§ WHAT YOU WILL DO
From the listing below, output only the lines starting at the line that has "T11, owner: AS -> IJ" and ending at the line that has "T28, priority: Laag -> Middel", exactly as they appear, ends included.

GIVEN DATA Start Marker

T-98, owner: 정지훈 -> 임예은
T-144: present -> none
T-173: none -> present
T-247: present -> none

GIVEN DATA End Marker
GIVEN DATA Start Marker

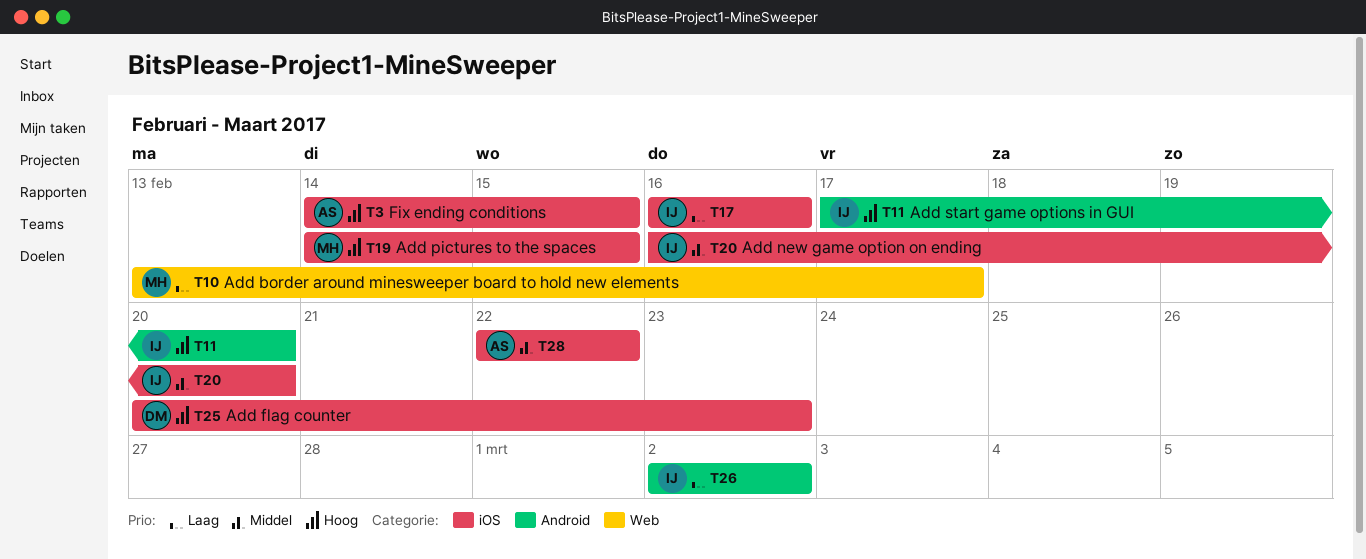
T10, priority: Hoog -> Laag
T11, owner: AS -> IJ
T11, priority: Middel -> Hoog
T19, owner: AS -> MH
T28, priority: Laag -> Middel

GIVEN DATA End Marker

§ ANSWER TO THE EXERCISE
T11, owner: AS -> IJ
T11, priority: Middel -> Hoog
T19, owner: AS -> MH
T28, priority: Laag -> Middel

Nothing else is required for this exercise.